▸ WHAT THIS TASK INVOLVES
Only the lines from the one containing "List each element's" through the end of the entries should be returned, exactly as they are, with the pictures omitted.

▸ THE INPUT
· · · · ·

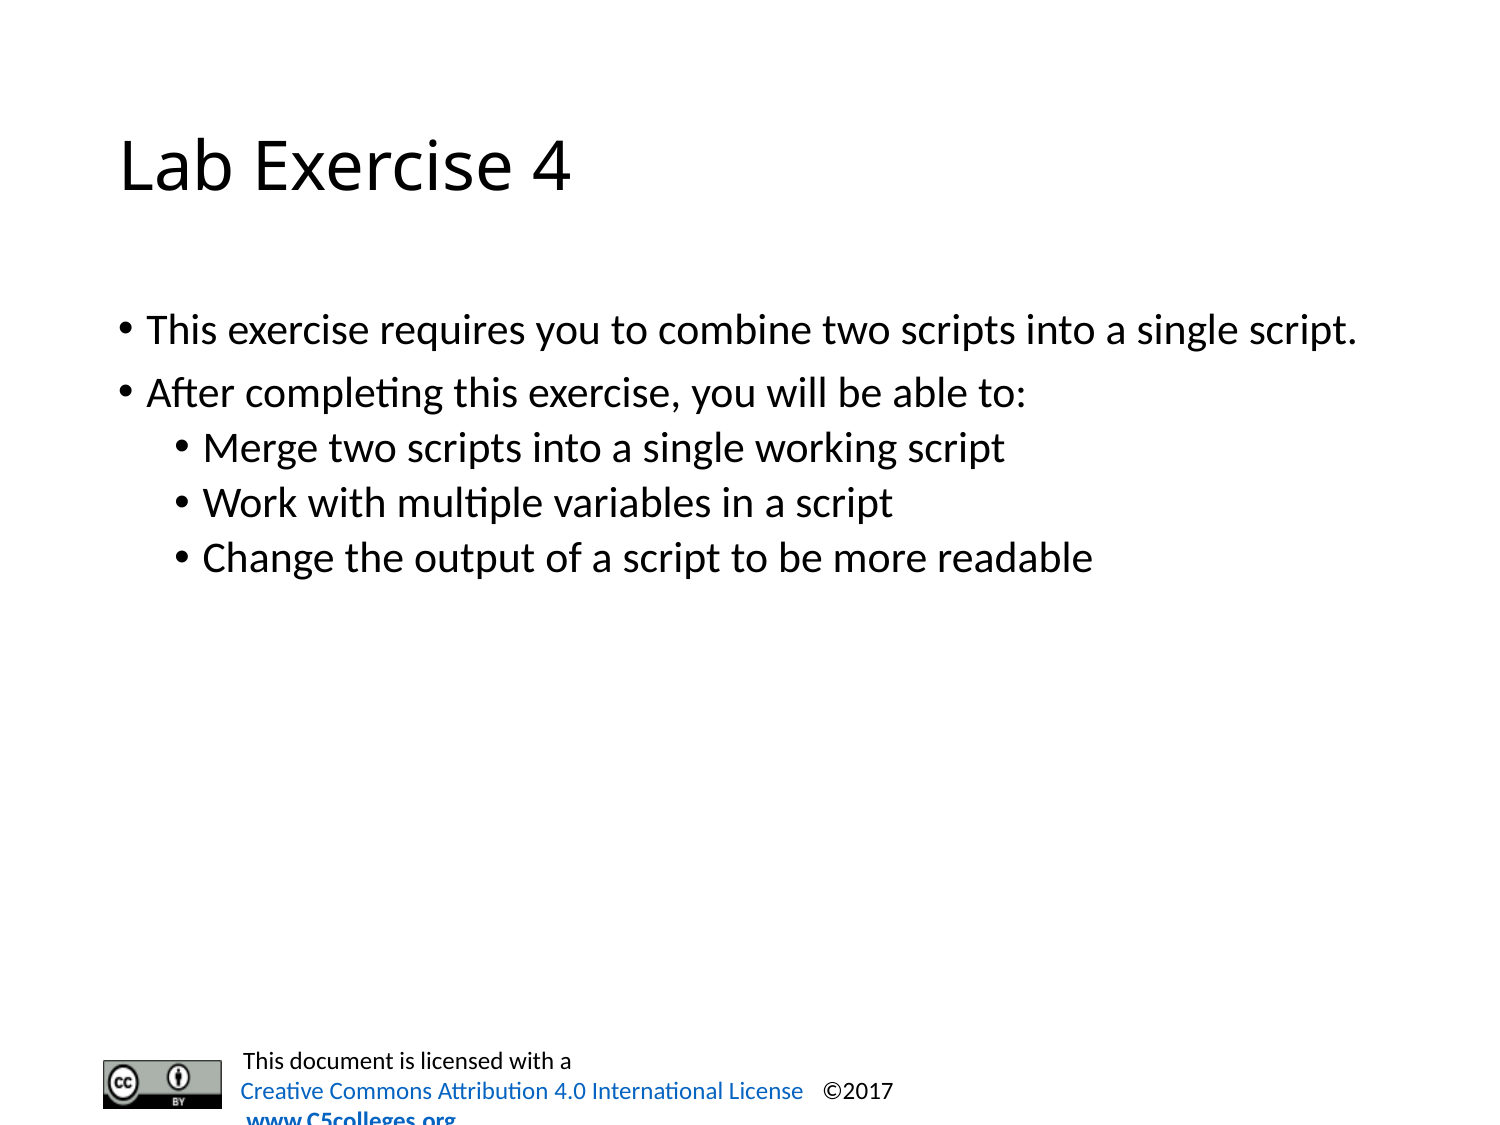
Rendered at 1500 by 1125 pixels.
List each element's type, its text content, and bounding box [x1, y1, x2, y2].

title Lab Exercise 4 [103, 59, 1397, 278]
list This exercise requires you to combine two scripts into a single script. After completing this exercise, you will be able to: Merge two scripts into a single working script Work with multiple variables in a script Change the output of a script to be more readable [103, 299, 1397, 1014]
picture [103, 1060, 222, 1109]
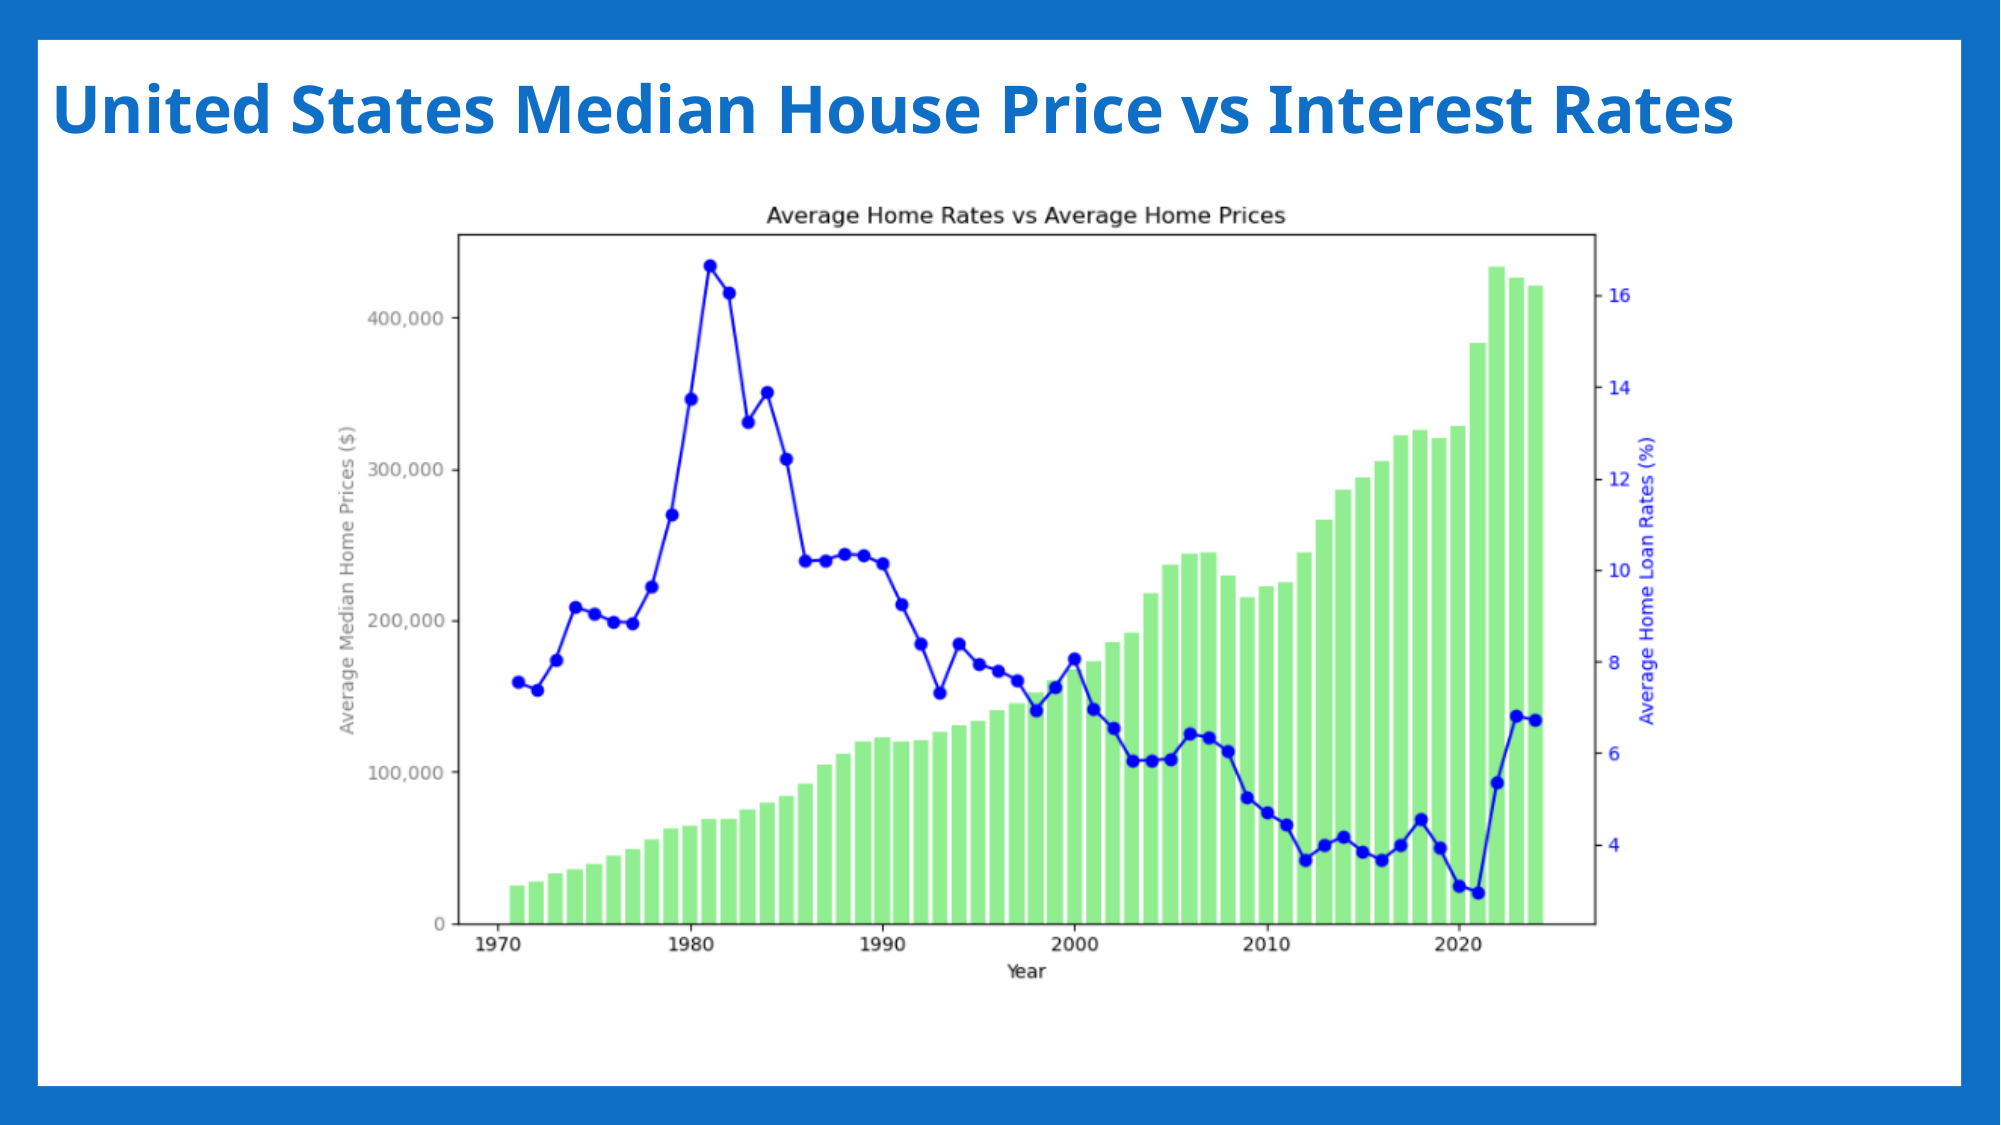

· · · · ·

▸ TASK RESULT
List each element's type, its text content, and bounding box [x1, y1, x2, y2].

title Lab Exercise 4 [103, 59, 1397, 278]
list This exercise requires you to combine two scripts into a single script. After completing this exercise, you will be able to: Merge two scripts into a single working script Work with multiple variables in a script Change the output of a script to be more readable [103, 299, 1397, 1014]
picture [103, 1060, 222, 1109]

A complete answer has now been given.